新田恵利さん「車いすの母のために畳を床張りにDIYしました」
それでも、自分でやろうと考えた。
「行政を通すと申請にも時間がかかります。また、施工業者とのスケジュールの調整なども必要です。でも、DIYなら私たち夫婦のスケジュールが合えばすぐにできる。それで、会社員の主人が仕事を休める週末に、『やっちゃおう』って決めたんです」
1つ問題があった。改築する間、母に部屋を空けてもらう必要があったが、ふだん通っている施設には宿泊サービスはなかったのだ。
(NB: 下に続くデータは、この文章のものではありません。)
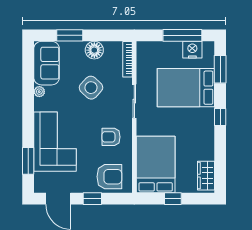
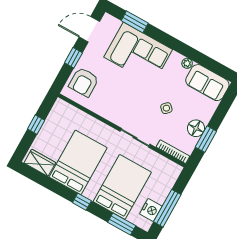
window: (70, 35) -> (206, 139), moved
side table: (91, 88) -> (166, 108), width x0.54, depth x0.54
armchair: (111, 137) -> (116, 102), removed
bed: (156, 164) -> (78, 162), moved, turned -90

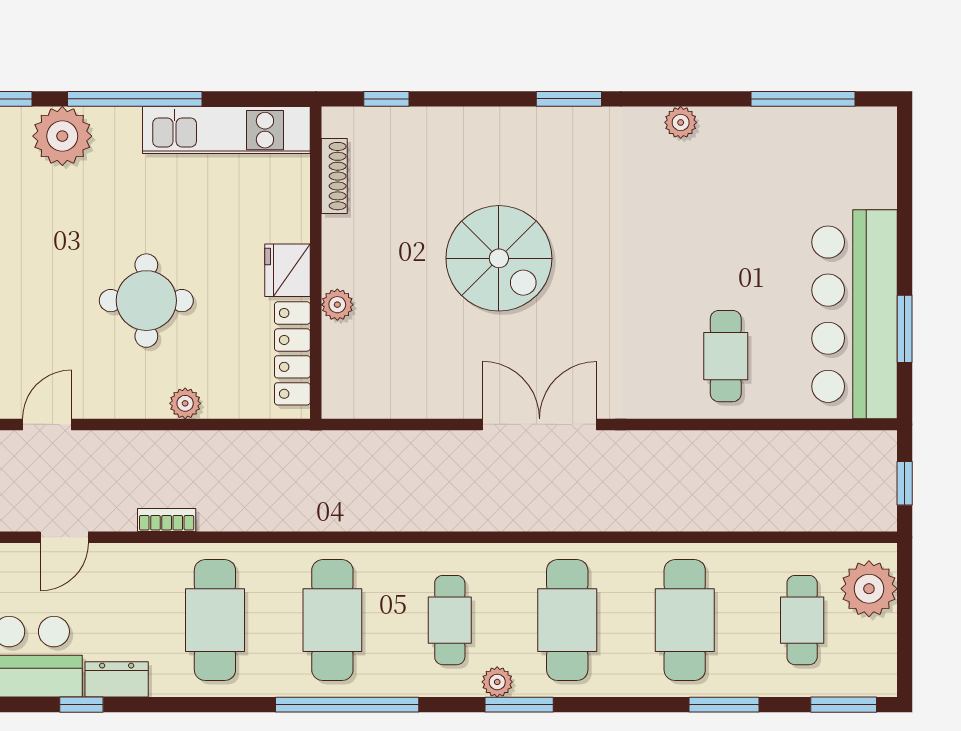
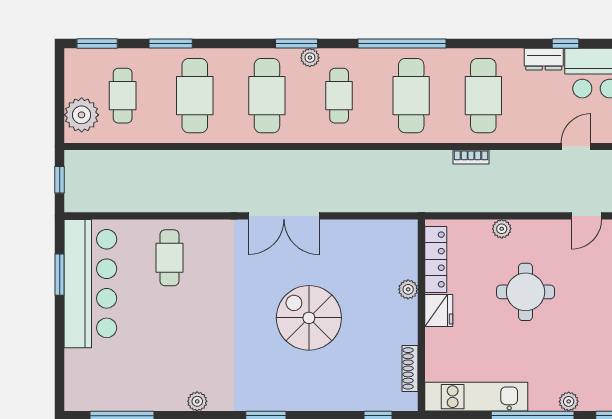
plant: (62, 136) -> (569, 401), width x0.53, depth x0.53
bookcase: (167, 520) -> (471, 157), moved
「最初、雑談の中で、母に宿泊のことを伝えているときは平気だと言っていたんですが……。ケアマネジャーさんに教えてもらったショートステイの施設が、1泊はダメで2泊からと聞いた途端、『行きたくない』と泣いて嫌がったんです」
新田さんが、背中をさすり、「畳で車いすは動きにくいでしょう」と諭しても、『大丈夫』と強がった。
「私のほうが泣きたくなりました」と振り返る新田さんだが、助け船を出したのはご主人だ。
「主人が『お母さんがケガをしないようにしたいから2日間がまんしてくれる?』と言うと、主人には気を使う母が『うん』と素直にうなずいてくれました」
母は無事に施設に入り、リフォームが始まった。
「介護ベッド以外の家具と荷物を隣の部屋へ移動させました。